The United Arab Emirates was reported as the country with the highest rate of malicious app download volume at 13.79 percent. Myanmar and Vietnam came second and third. The United States and United Kingdom did not make the top ten list.

"The UAE recorded the highest malicious android app download volume, overtaking Myanmar, which placed first in the previous quarter," the report says. "Six new countries figured in this month's top 10, which may indicate an increase in mobile device use and/or attacks against such devices in these locations."

When analyzing the countries most vulnerable to privacy or data exposure, the report noted that "similar to last quarter, mobile users in Saudi Arabia downloaded the most number of high-risk apps. Vietnam placed second in light of the increasing mobile device use in the country."

According to Linda Barrabee, Research Director, Connected Intelligence at The NPD Group, approximately only 30 percent of all Android smartphones and tablets in the U.S., have any type of security app installed today. Coupled with the high rates of apps being added to the ecosystem every day worldwide, a large number of Android devices are likely to be exposed to risks -- and this trend is likely to continue in the future.

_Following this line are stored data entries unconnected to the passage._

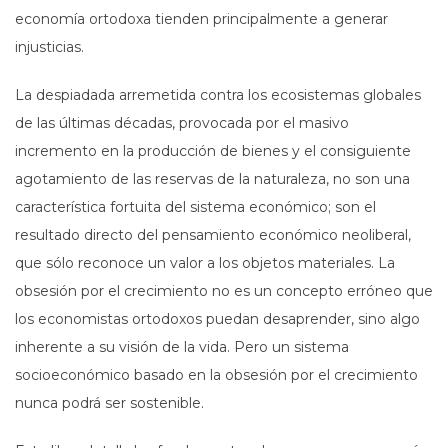
economía ortodoxa tienden principalmente a generar
injusticias.
La despiadada arremetida contra los ecosistemas globales
de las últimas décadas, provocada por el masivo
incremento en la producción de bienes y el consiguiente
agotamiento de las reservas de la naturaleza, no son una
característica fortuita del sistema económico; son el
resultado directo del pensamiento económico neoliberal,
que sólo reconoce un valor a los objetos materiales. La
obsesión por el crecimiento no es un concepto erróneo que
los economistas ortodoxos puedan desaprender, sino algo
inherente a su visión de la vida. Pero un sistema
socioeconómico basado en la obsesión por el crecimiento
nunca podrá ser sostenible.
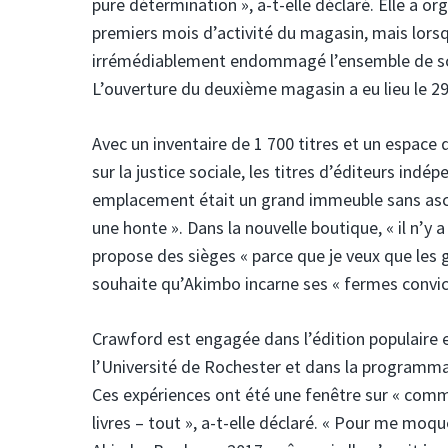
pure détermination », a-t-elle déclaré. Elle a 
premiers mois d’activité du magasin, mais lorsqu’
irrémédiablement endommagé l’ensemble de son 
L’ouverture du deuxième magasin a eu lieu le 29 
Avec un inventaire de 1 700 titres et un espace 
sur la justice sociale, les titres d’éditeurs indé
emplacement était un grand immeuble sans ascen
une honte ». Dans la nouvelle boutique, « il n’y 
propose des sièges « parce que je veux que les g
souhaite qu’Akimbo incarne ses « fermes convict
Crawford est engagée dans l’édition populaire et
l’Université de Rochester et dans la programmat
Ces expériences ont été une fenêtre sur « co
livres – tout », a-t-elle déclaré. « Pour me moq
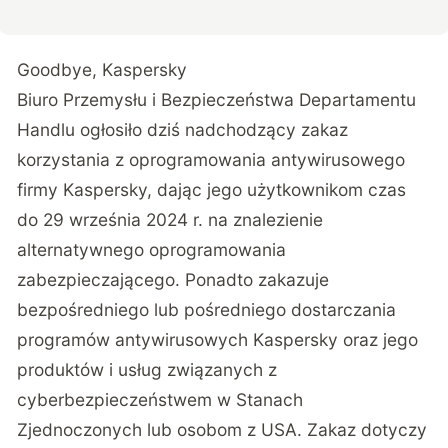
Goodbye, Kaspersky
Biuro Przemysłu i Bezpieczeństwa Departamentu
Handlu ogłosiło dziś nadchodzący zakaz
korzystania z oprogramowania antywirusowego
firmy Kaspersky, dając jego użytkownikom czas
do 29 września 2024 r. na znalezienie
alternatywnego oprogramowania
zabezpieczającego. Ponadto zakazuje
bezpośredniego lub pośredniego dostarczania
programów antywirusowych Kaspersky oraz jego
produktów i usług związanych z
cyberbezpieczeństwem w Stanach
Zjednoczonych lub osobom z USA. Zakaz dotyczy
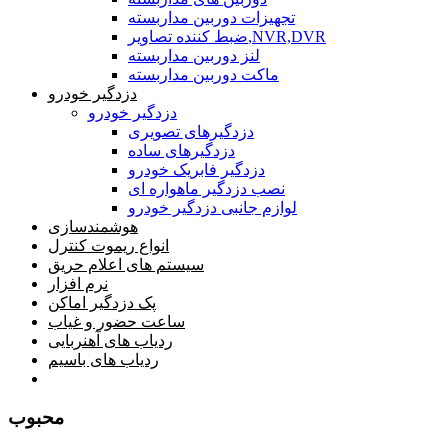
تجهیزات دوربین مداربسته
ضبط کننده تصاویر,NVR,DVR
لنز دوربین مداربسته
ماکت دوربین مداربسته
دزدگیر خودرو
دزدگیر خودرو
دزدگیرهای تصویری
دزدگیرهای ساده
دزدگیر فابریک خودرو
نصب دزدگیر ماهواره ای
لوازم جانبی دزدگیر خودرو
هوشمندسازی
انواع ریموت کنترل
سیستم های اعلام حریق
نرم افزار
پک دزدگیر اماکن
ساعت حضور و غیاب
ردیاب های آهنربایی
ردیاب های باسیم
صفحه محتوا
محبوب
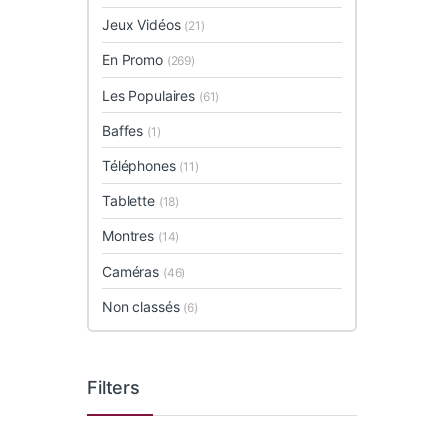
Jeux Vidéos
(21)
En Promo
(269)
Les Populaires
(61)
Baffes
(1)
Téléphones
(11)
Tablette
(18)
Montres
(14)
Caméras
(46)
Non classés
(6)
Filters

JD Sherry, vice president of technology and solutions at Trend Micro said:
"Due to the fractured nature of the Android network, it is very difficult for patches to reach all users in an effective timeframe. In some cases, users will never get patches as vendors leave their customers at risk of attack. Until we have the same urgency to protect mobile devices as we have for protecting PCs, this very real threat will continue to grow rapidly.
At the rate this malware is accelerating -- almost exponentially -- we appear to be reaching a critical mass. To fight this, Android users need to take great care when using their devices and take the simple, but effective, step of adding security software to all mobile devices."


Senior Member
Dec 27, 2011
To all those who say they don't need any virus protection on their tablets, poo on you. ;)


Senior Member
Apr 29, 2012
The second sentence of the article appears to contain a significant mistake. The Trend Micro report does not refer to apps in the Play Store. It refers to "Android Apps" and conveniently neglects to mention specific sources, but you can infer a bit about that from the geographic distributions in the report. In fact, most if not all of the reported malware is likely from sources other than Google Play, including sources who provide counterfeit apps mimicking titles in the Play Store. I can understand a security vendor like TM sensationalizing select numbers a bit to boost interest in their products, which is likely the case in the TM report, but a journalist should be careful not launch false or misleading claims about malware vectors.


Senior Member
Apr 29, 2012
You make a good point, however, both Google and Apple have managed to allow malicious apps to get past their review process.
So has McAfee, Norton, and every onboard malware protection service out there, including Trend Micro. The important thing is to understand and manage the real risks. Misleading claims about malware distributions don't help, but instead cloud the issue. It's junk science. To understand the real risks, and select the best solutions, whether onboard or through vendor screening, we need objective data, not exaggerated scary stories.